[Start of section]

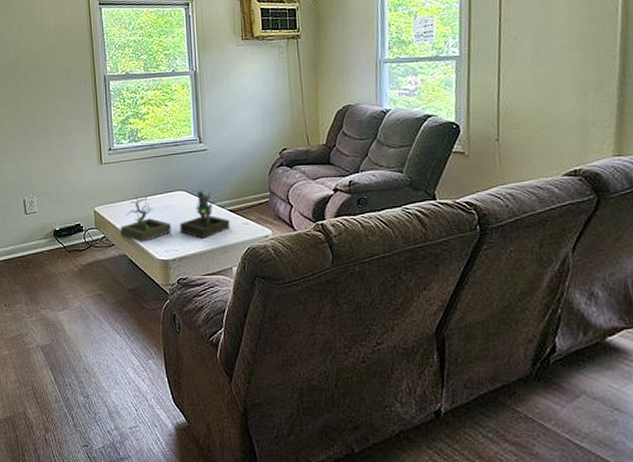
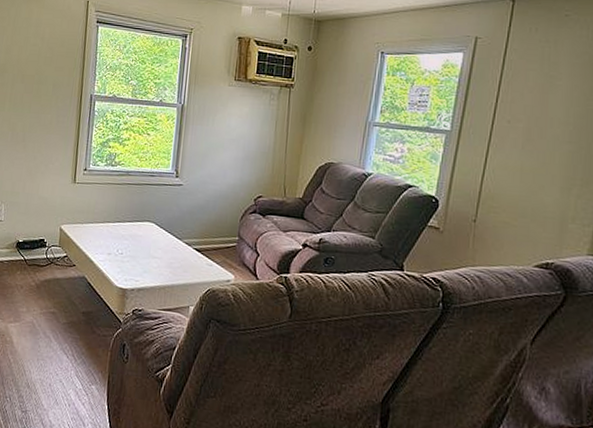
plant: present [120,190,230,242] -> none [83,220,194,274]

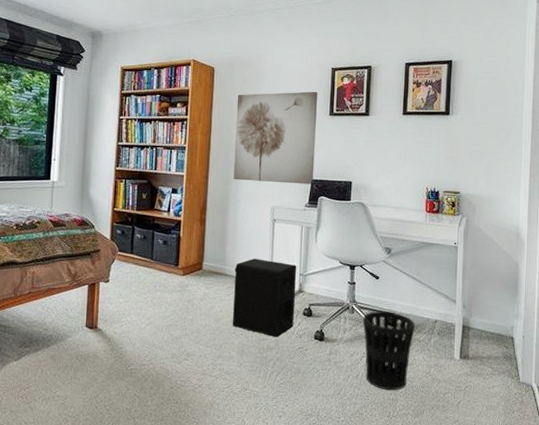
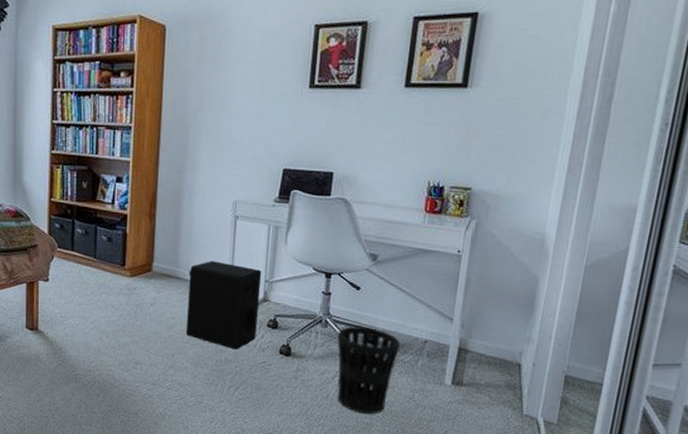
wall art: present [233,91,317,185] -> none [188,56,295,175]

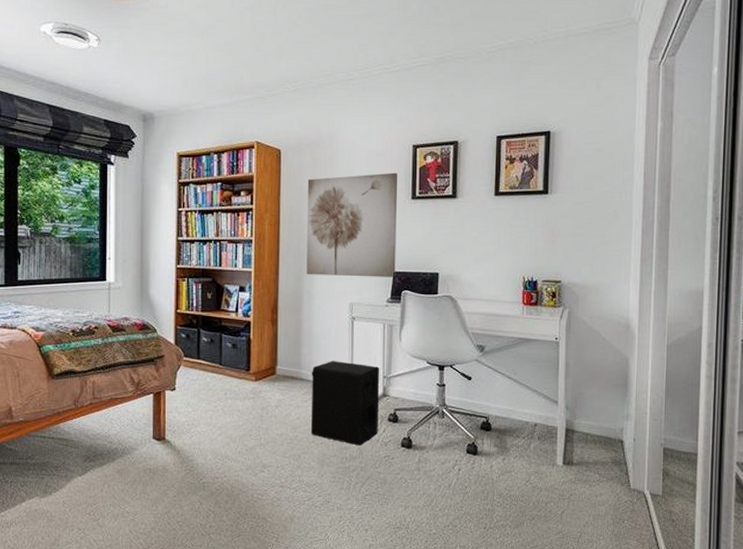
wall art: none [188,56,295,175] -> present [306,172,397,277]
wastebasket: present [337,326,400,414] -> none [454,414,512,501]

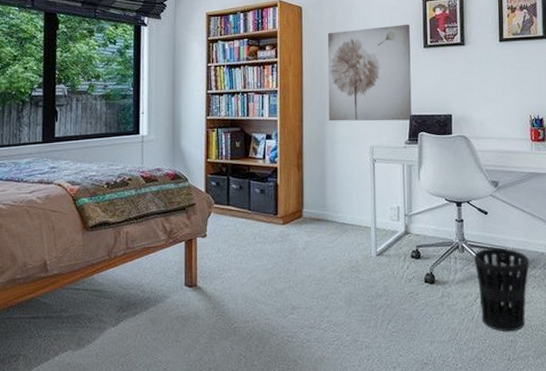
speaker: present [310,361,380,446] -> none [336,202,402,284]
wastebasket: none [454,414,512,501] -> present [474,247,529,332]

[End of section]

What to produce = What you return must match the material above exactly, minus its pictures.

Answer to this task =
plant: present [120,190,230,242] -> none [83,220,194,274]

wall art: present [233,91,317,185] -> none [188,56,295,175]

wall art: none [188,56,295,175] -> present [306,172,397,277]
wastebasket: present [337,326,400,414] -> none [454,414,512,501]

speaker: present [310,361,380,446] -> none [336,202,402,284]
wastebasket: none [454,414,512,501] -> present [474,247,529,332]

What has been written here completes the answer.